# Nonlinear Canonical Correlation Analysis (OVERALS)

Nonlinear canonical correlation analysis corresponds to categorical canonical correlation analysis with optimal scaling. The purpose of this procedure is to determine how similar sets of categorical variables are to one another. Nonlinear canonical correlation analysis is also known by the acronym OVERALS.

Standard canonical correlation analysis is an extension of multiple regression, where the second set does not contain a single response variable but instead contain multiple response variables. The goal is to explain as much as possible of the variance in the relationships among two sets of numerical variables in a low dimensional space. Initially, the variables in each set are linearly combined such that the linear combinations have a maximal correlation. Given these combinations, subsequent linear combinations are determined that are uncorrelated with the previous combinations and that have the largest correlation possible.

The optimal scaling approach expands the standard analysis in three crucial ways. First, OVERALS allows more than two sets of variables. Second, variables can be scaled as either nominal, ordinal, or numerical. As a result, nonlinear relationships between variables can be analyzed. Finally, instead of maximizing correlations between the variable sets, the sets are compared to an unknown compromise set that is defined by the object scores.

**Example.** Categorical canonical correlation analysis with
optimal scaling could be used to graphically display the relationship
between one set of variables containing job category and years of
education and another set of variables containing region of residence
and gender. You might find that years of education and region of residence
discriminate better than the remaining variables. You might also find
that years of education discriminates best on the first dimension.

**Statistics and plots.** Frequencies, centroids, iteration
history, object scores, category quantifications, weights, component
loadings, single and multiple fit, object scores plots, category coordinates
plots, component loadings plots, category centroids plots, transformation
plots.

Nonlinear Canonical Correlation Analysis Data Considerations

**Data.** Use integers to code categorical variables (nominal
or ordinal scaling level). To minimize output, use consecutive integers
beginning with 1 to code each variable. Variables that are scaled
at the numerical level should not be recoded to consecutive integers.
To minimize output, for each variable that is scaled at the numerical
level, subtract the smallest observed value from every value and add
1. Fractional values are truncated after the decimal.
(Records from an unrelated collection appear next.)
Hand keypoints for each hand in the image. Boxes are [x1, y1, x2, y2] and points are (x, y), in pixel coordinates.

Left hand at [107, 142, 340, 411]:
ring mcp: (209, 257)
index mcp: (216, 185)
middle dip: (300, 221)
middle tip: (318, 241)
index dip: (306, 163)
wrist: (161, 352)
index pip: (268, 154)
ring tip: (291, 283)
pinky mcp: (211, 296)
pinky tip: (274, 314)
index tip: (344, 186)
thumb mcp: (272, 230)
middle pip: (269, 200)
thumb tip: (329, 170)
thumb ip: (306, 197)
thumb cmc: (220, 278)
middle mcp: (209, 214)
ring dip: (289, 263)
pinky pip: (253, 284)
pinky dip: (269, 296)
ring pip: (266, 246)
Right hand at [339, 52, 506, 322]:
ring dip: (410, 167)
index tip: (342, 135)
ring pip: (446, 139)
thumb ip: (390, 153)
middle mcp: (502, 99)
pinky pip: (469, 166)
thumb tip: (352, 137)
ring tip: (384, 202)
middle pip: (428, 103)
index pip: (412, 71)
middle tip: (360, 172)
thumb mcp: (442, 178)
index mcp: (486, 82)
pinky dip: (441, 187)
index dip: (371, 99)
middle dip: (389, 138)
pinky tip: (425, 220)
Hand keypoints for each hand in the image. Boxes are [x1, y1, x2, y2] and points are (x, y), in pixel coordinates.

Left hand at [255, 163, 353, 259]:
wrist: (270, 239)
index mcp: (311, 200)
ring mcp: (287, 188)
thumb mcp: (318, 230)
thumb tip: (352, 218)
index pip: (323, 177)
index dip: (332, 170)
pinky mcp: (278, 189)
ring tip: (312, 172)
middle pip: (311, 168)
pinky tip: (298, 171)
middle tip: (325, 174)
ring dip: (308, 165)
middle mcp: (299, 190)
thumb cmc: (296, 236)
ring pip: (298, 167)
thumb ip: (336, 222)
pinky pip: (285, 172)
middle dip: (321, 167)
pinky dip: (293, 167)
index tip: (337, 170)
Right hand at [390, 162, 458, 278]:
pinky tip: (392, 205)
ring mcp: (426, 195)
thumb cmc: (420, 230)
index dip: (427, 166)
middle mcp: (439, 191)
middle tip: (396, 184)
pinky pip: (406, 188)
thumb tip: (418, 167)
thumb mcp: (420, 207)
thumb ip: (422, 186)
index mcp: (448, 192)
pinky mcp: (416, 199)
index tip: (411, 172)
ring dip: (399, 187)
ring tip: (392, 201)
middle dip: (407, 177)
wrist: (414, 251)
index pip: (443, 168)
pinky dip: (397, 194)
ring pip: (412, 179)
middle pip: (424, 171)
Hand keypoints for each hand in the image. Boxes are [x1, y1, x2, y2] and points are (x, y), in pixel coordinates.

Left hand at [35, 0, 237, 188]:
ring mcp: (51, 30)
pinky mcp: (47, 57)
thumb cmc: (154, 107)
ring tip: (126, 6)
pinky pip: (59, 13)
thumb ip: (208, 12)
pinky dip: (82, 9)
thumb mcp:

**Assumptions.** Variables can be classified into two or more
sets. Variables in the analysis are scaled as multiple nominal, single
nominal, ordinal, or numerical. The maximum number of dimensions that
are used in the procedure depends on the optimal scaling level of
the variables. If all variables are specified as ordinal, single nominal,
or numerical, the maximum number of dimensions is the lesser of the
following two values: the number of observations minus 1 or the total
number of variables. However, if only two sets of variables are defined,
the maximum number of dimensions is the number of variables in the
smaller set. If some variables are multiple nominal, the maximum number
of dimensions is the total number of multiple nominal categories plus
the number of nonmultiple nominal variables minus the number of multiple
nominal variables. For example, if the analysis involves five variables,
one of which is multiple nominal with four categories, the maximum
number of dimensions is (4 + 4 – 1), or 7. If you specify a number
that is greater than the maximum, the maximum value is used.
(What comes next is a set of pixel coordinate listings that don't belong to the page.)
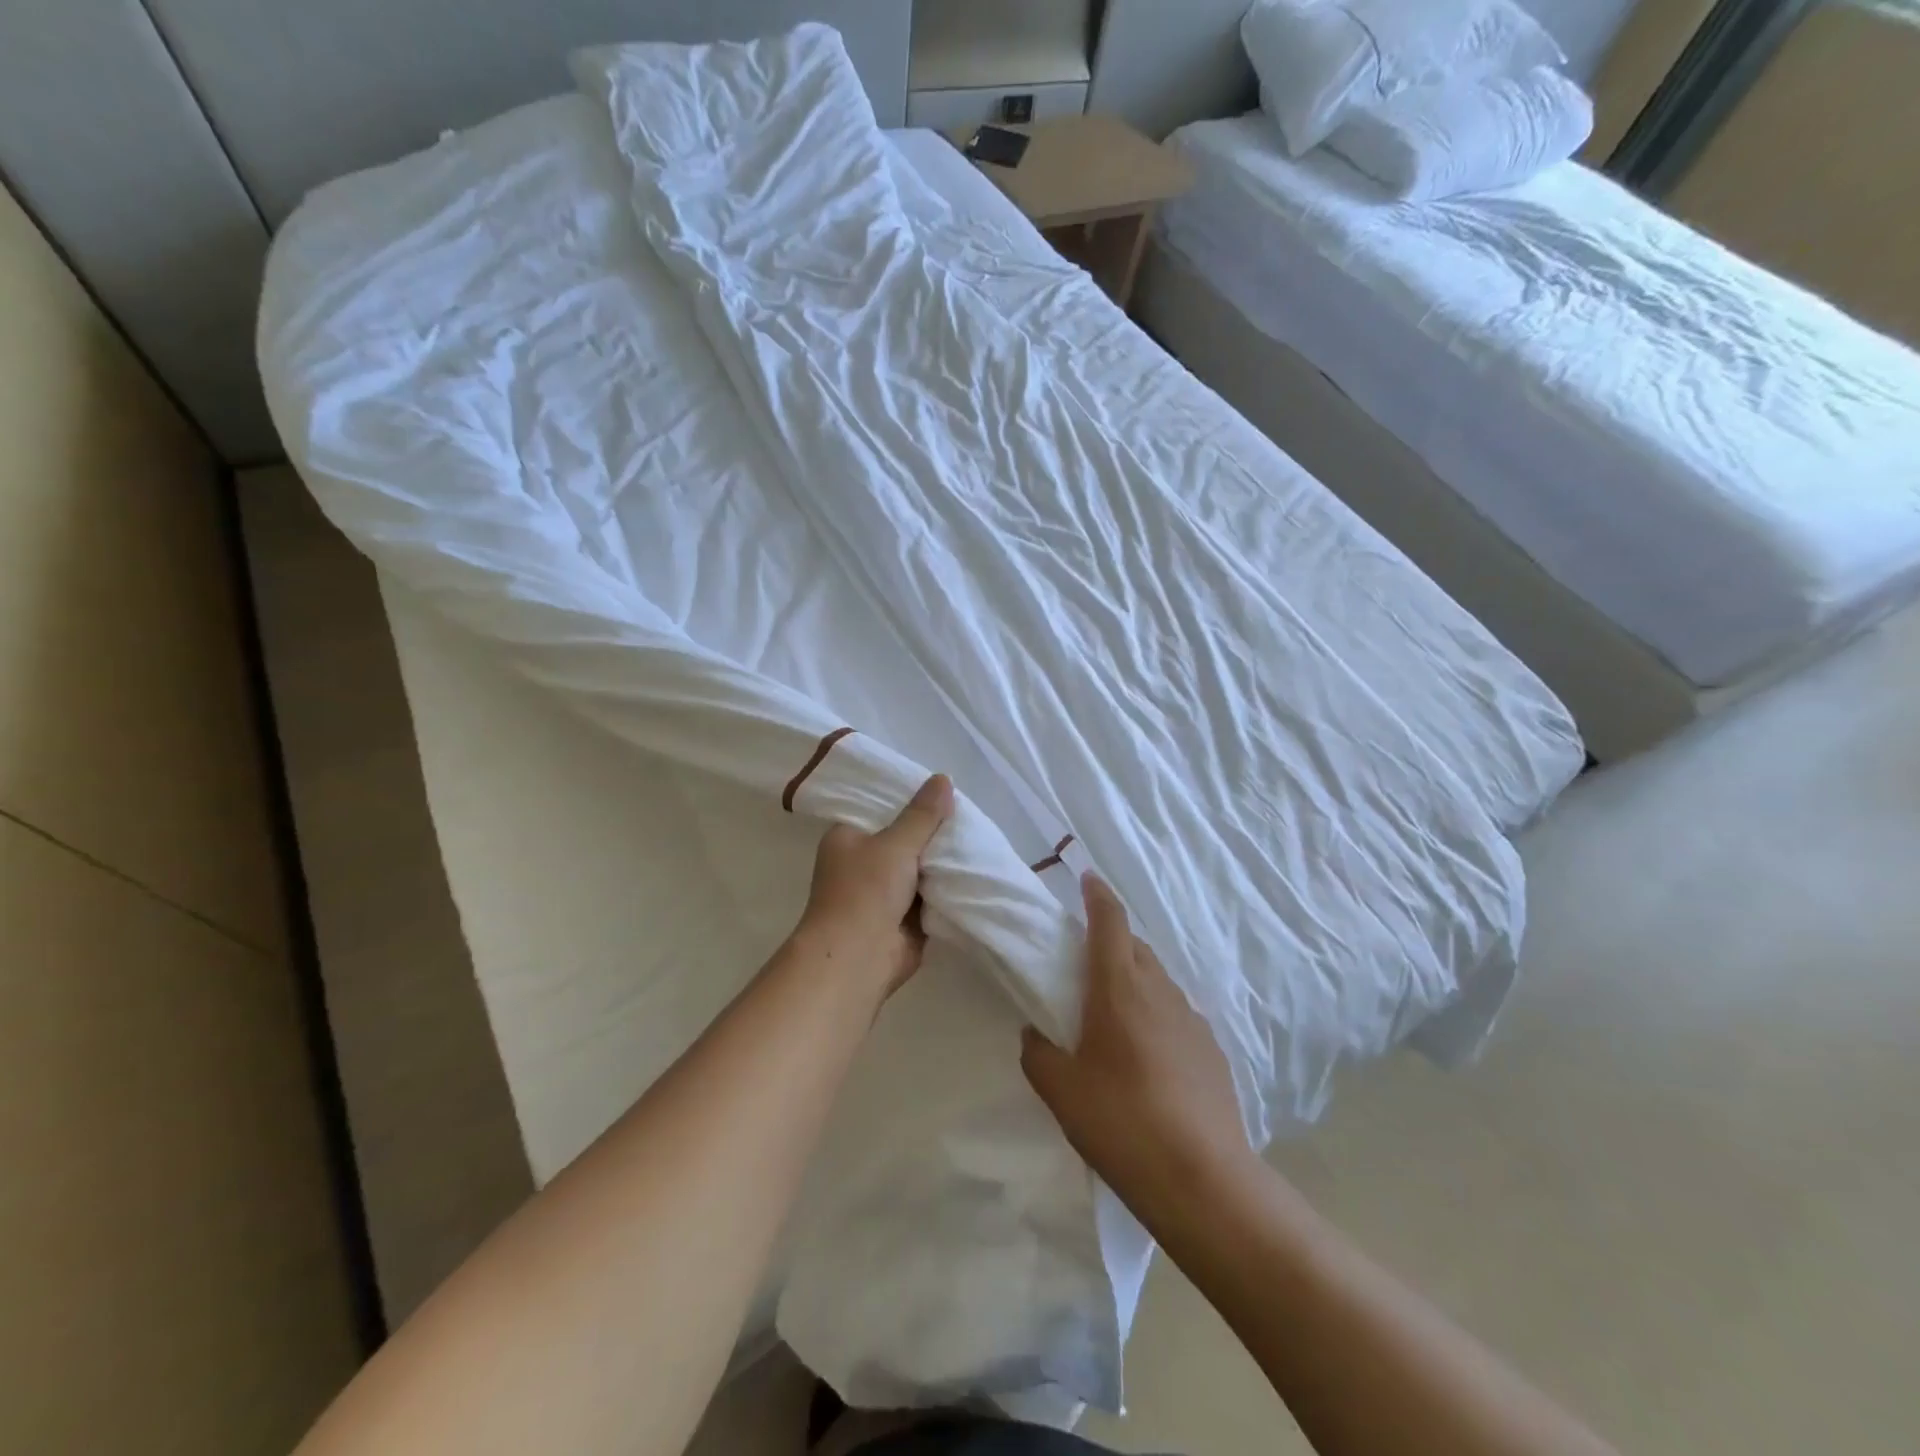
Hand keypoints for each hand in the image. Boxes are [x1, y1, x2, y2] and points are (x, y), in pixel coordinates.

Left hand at [796, 774, 954, 1000]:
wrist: (858, 959)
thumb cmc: (865, 891)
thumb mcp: (896, 844)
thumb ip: (923, 814)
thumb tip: (943, 778)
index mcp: (848, 837)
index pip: (881, 808)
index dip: (911, 800)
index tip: (943, 791)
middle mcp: (862, 862)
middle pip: (904, 838)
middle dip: (933, 833)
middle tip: (968, 817)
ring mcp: (883, 892)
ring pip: (920, 868)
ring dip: (942, 862)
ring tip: (978, 839)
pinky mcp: (902, 918)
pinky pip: (929, 895)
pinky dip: (946, 889)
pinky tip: (975, 872)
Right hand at [1021, 874, 1250, 1225]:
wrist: (1203, 1179)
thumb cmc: (1121, 1122)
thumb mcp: (1060, 1090)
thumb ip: (1038, 1052)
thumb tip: (1036, 1034)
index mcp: (1119, 987)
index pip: (1109, 921)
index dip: (1097, 895)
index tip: (1087, 879)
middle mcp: (1159, 990)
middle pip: (1135, 946)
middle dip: (1111, 939)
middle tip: (1085, 960)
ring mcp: (1192, 1019)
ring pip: (1158, 980)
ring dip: (1135, 978)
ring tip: (1114, 1012)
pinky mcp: (1212, 1050)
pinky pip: (1176, 1014)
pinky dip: (1157, 1014)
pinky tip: (1148, 1055)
**Related procedures.** If each set contains one variable,
nonlinear canonical correlation analysis is equivalent to principal
components analysis with optimal scaling. If each of these variables
is multiple nominal, the analysis corresponds to multiple correspondence
analysis. If two sets of variables are involved, and one of the sets
contains only one variable, the analysis is identical to categorical
regression with optimal scaling.

To Obtain a Nonlinear Canonical Correlation Analysis

This feature requires the Categories option.

- From the menus choose:
- Select either All variables multiple nominal or Some variable(s) not multiple nominal.
- Select Multiple sets.
- Click Define.
- Define at least two sets of variables. Select the variable(s) that you want to include in the first set. To move to the next set, click Next, and select the variables that you want to include in the second set. You can add additional sets. Click Previous to return to the previously defined variable set.
- Define the value range and measurement scale (optimal scaling level) for each selected variable.
- Click OK.
- Optionally:

- Select one or more variables to provide point labels for object scores plots. Each variable produces a separate plot, with the points labeled by the values of that variable. You must define a range for each of these plot label variables. When you are using the dialog box, a single variable cannot be used both in the analysis and as a labeling variable. If you want to label the object scores plot with a variable that is used in the analysis, use the Compute facility (available from the Transform menu) to create a copy of that variable. Use the new variable to label the plot. Alternatively, command syntax can be used.
- Specify the number of dimensions that you want in the solution. In general, choose as few dimensions as needed to explain most of the variation. If the analysis involves more than two dimensions, three-dimensional plots of the first three dimensions are produced. Other dimensions can be displayed by editing the chart.

This procedure pastes OVERALS command syntax.